Available data:
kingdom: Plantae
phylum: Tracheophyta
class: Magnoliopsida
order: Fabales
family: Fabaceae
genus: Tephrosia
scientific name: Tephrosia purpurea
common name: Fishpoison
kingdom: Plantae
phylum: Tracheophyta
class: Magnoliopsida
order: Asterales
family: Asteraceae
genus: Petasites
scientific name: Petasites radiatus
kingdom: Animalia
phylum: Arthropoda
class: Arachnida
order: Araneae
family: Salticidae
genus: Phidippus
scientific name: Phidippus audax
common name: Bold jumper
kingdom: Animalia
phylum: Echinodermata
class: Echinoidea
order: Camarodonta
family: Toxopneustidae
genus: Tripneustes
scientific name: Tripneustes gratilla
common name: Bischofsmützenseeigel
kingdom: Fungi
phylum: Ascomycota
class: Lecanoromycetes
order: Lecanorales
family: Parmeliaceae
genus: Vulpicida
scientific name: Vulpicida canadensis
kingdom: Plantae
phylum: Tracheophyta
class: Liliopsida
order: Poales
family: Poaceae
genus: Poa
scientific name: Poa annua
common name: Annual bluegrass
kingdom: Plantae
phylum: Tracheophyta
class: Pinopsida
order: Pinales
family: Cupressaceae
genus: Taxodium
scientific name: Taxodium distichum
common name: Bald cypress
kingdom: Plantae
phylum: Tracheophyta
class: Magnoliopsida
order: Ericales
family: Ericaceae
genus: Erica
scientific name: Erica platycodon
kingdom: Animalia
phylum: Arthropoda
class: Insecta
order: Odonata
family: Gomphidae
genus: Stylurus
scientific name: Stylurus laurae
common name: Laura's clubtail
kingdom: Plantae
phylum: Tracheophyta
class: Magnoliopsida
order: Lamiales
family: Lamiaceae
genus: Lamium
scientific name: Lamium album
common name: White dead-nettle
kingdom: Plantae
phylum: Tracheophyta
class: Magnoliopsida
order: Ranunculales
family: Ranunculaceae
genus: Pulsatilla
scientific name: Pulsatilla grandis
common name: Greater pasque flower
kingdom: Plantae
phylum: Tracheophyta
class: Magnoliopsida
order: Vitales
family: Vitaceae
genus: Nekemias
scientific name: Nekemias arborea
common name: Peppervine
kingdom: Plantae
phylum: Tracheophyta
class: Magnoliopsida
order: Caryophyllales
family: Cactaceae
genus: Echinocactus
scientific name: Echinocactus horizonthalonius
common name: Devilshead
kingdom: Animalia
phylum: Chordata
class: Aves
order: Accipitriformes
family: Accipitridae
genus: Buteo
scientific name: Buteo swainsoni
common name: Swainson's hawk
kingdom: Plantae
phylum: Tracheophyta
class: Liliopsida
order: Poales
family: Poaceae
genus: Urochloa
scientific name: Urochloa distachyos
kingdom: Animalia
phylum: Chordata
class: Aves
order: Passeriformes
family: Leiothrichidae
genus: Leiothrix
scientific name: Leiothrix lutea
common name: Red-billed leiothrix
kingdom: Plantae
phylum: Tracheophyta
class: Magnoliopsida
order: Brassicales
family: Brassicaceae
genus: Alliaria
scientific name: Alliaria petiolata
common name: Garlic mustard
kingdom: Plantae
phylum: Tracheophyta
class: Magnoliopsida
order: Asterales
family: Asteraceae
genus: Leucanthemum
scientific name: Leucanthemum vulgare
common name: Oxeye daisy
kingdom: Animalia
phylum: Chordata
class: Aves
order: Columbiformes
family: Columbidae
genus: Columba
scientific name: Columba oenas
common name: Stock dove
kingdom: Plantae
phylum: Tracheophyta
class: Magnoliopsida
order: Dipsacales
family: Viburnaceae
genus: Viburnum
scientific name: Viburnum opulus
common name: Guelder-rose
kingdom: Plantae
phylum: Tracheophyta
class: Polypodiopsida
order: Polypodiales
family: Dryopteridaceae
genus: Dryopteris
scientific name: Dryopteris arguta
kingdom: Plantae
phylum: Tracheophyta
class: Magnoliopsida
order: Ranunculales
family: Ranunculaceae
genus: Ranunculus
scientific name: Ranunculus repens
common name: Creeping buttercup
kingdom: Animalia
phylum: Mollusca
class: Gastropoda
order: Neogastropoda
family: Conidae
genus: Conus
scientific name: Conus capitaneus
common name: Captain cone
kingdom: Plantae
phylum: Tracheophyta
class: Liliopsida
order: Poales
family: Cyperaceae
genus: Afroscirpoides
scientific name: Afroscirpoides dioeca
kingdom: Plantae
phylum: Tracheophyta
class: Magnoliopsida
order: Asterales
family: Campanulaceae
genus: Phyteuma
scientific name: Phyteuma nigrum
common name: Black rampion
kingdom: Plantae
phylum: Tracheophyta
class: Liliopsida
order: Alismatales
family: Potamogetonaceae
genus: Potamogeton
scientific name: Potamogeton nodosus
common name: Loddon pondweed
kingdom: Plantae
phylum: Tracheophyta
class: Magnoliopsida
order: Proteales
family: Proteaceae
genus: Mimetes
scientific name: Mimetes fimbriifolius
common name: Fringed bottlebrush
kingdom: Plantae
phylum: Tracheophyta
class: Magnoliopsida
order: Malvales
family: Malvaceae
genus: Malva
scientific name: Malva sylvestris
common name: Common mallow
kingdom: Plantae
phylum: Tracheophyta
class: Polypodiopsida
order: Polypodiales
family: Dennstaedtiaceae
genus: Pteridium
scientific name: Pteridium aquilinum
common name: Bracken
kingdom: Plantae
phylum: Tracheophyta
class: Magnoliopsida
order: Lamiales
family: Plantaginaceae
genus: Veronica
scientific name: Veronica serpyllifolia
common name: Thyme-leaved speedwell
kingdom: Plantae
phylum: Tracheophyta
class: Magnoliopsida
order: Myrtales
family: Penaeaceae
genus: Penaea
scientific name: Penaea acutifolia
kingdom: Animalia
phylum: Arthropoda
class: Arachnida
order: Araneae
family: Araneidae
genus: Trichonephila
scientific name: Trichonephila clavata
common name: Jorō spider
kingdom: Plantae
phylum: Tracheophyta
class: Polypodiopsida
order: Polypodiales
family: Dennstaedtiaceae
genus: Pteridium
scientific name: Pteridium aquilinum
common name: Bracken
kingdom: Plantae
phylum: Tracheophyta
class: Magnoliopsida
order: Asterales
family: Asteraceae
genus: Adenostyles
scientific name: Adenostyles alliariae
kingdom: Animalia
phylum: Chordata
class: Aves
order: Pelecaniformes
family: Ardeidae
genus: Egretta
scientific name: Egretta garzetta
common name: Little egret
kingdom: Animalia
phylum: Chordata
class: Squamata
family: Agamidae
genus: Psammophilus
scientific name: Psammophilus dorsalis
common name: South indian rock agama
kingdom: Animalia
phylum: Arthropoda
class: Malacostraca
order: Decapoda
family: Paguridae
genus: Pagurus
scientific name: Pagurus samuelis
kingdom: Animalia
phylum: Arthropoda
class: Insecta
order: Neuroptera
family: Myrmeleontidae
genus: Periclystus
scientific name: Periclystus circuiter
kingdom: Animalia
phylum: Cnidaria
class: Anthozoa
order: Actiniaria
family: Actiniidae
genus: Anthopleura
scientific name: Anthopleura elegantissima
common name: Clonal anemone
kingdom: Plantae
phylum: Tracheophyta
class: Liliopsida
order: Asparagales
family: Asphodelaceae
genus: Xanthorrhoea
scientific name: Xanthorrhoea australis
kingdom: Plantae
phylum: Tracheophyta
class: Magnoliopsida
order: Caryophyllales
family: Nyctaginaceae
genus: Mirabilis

Given problem: In the stretch from the line containing "common name: South indian rock agama" through the line containing "family: Asphodelaceae", swap "scientific name" for "binomial" and return only those lines, with nothing else altered.

Result:
common name: South indian rock agama
kingdom: Animalia
phylum: Arthropoda
class: Malacostraca
order: Decapoda
family: Paguridae
genus: Pagurus
binomial: Pagurus samuelis
kingdom: Animalia
phylum: Arthropoda
class: Insecta
order: Neuroptera
family: Myrmeleontidae
genus: Periclystus
binomial: Periclystus circuiter
kingdom: Animalia
phylum: Cnidaria
class: Anthozoa
order: Actiniaria
family: Actiniidae
genus: Anthopleura
binomial: Anthopleura elegantissima
common name: Clonal anemone
kingdom: Plantae
phylum: Tracheophyta
class: Liliopsida
order: Asparagales
family: Asphodelaceae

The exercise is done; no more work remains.